Clearly, Veronica Mars moves fast. With so much plot and background information crammed into one episode, it risks becoming a muddle, leaving viewers confused. However, Bell’s winning performance and creator/writer Rob Thomas’ concise structure hold it together. Indeed, the setup recalls that of Buffy: both heroines’ idyllic worlds are destroyed by outside forces. But Veronica Mars has a more somber tone, without Buffy‘s famously witty dialogue, and with occasional humor derived from her get-even pranks, as when she plants an exploding bong in the locker assigned to Duncan’s snobby best friend Logan (Jason Dohring).

Neptune is nearly as specific a location as Sunnydale. A microcosm of “The Two Americas” named in recent political rhetoric, the town is divided between the prestigious 90909 zip code and the humble shot-gun neighborhoods on the other side of town.
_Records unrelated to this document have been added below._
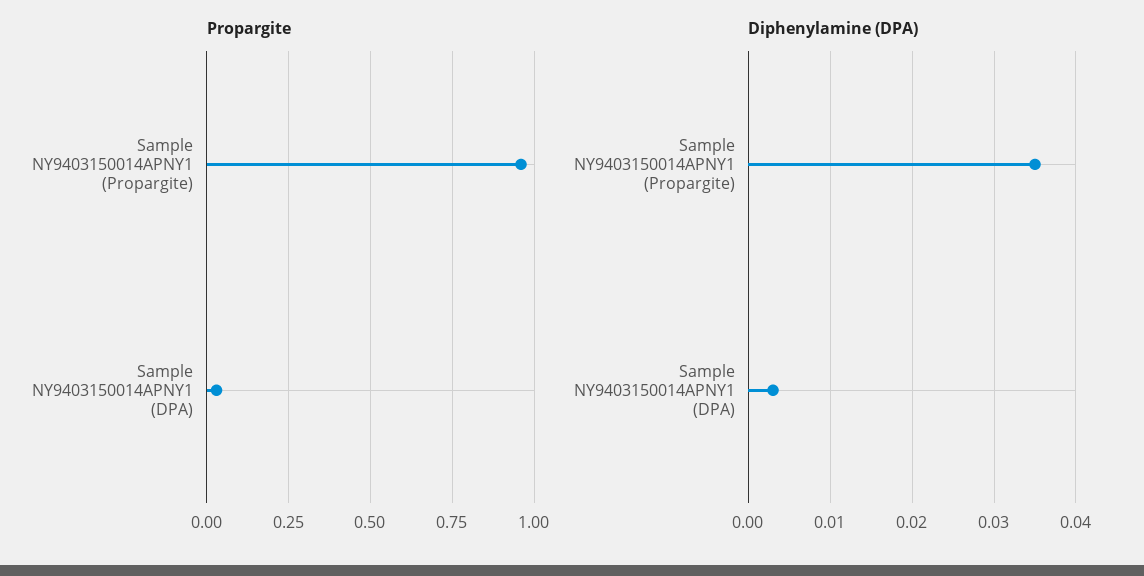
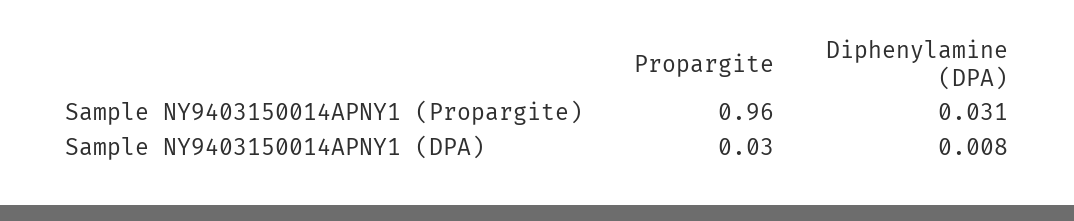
  {
    "Propargite": {
      "Sample NY9403150014APNY1 (Propargite)": 0.96,
      "Sample NY9403150014APNY1 (DPA)": 0.03
    },
    "Diphenylamine (DPA)": {
-     "Sample NY9403150014APNY1 (Propargite)": 0.035,
+     "Sample NY9403150014APNY1 (Propargite)": 0.031,
-     "Sample NY9403150014APNY1 (DPA)": 0.003
+     "Sample NY9403150014APNY1 (DPA)": 0.008
    }
  }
Citizens with money set the social agenda, punishing those who fail to conform. They are also quick to exclude their own. Yet, their sense of control is misleading; Celeste Kane (Lisa Thornhill) is unable to hold her marriage together, her son can’t bring himself to treat Veronica with the disdain his social circle feels she deserves, and though Logan controls his friends, he has little control over his own behavior.

For Veronica, power stems not from social position but from intellect; for Weevil, it comes from brute force. Allied, they can shake up Neptune’s class system. The Two Americas, the series implies, can only become one when those who are marginalized outthink and outlast those at the center. The motivation behind this restructuring won’t be noble, a mighty quest for justice. It will result from a desire to achieve some dignity in a social structure rigged against you. Equal parts intrigue, drama, and humor, Veronica Mars is also a lesson book for the disenfranchised. Few tv series aim so high; even fewer succeed so well.